2. From your balanced equation, what is the mole
ratio between Na2CO3 and NaCl?
3. Suppose you had started with 3.25 moles of
sodium carbonate. How many moles of
sodium
chloride would you expect to be
formed? If you started with X moles of
Na2CO3, how many moles
of NaCl
would you expect to be formed? Explain.
4. Calculate the number of moles of Na2CO3
used in this reaction.
5. Calculate the number of moles of NaCl produced in this reaction.
6. From the data you collected in the lab, what
is the mole ratio between Na2CO3 and NaCl?
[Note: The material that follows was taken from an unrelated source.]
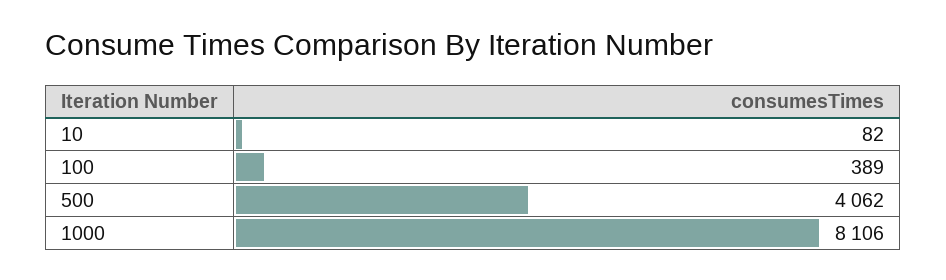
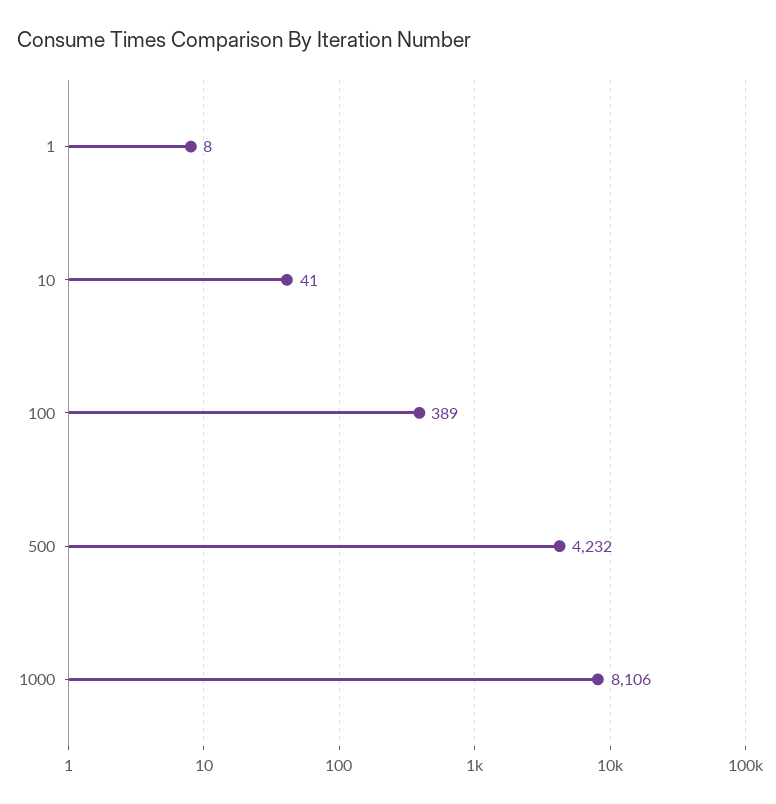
10: 82 -> 41
500: 4062 -> 4232
1: none -> 8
7. How does the mole ratio from the
balanced equation compare to the mole ratio from the
experiment?
8. Using the mass of Na2CO3
that you actually used in the experiment, determine the theoretical yield
of NaCl in
this experiment. (You will need to do a stoichiometry problem starting with your mass of Na2CO3
and determine the number of grams of
NaCl that should
have been produced.)
9. Compare the theoretical yield with your
actual yield. What is your percent
yield?
10. Was your percent yield more or less than 100
%? Explain what your percent yield
means.
(Explain why – in terms of the lab procedure - your percent yield was less than
or more than 100 %.)
11. Write a paragraph describing the observations
of this chemical reaction. Also include
in this
paragraph:
-
What are the indicators that a chemical reaction occurred?
- What were two (2) sources of error in this
experiment? (Assume balances are correct
and
that all instrument readings
were done correctly.)
- What could be done to prevent these errors
if you did the experiment again?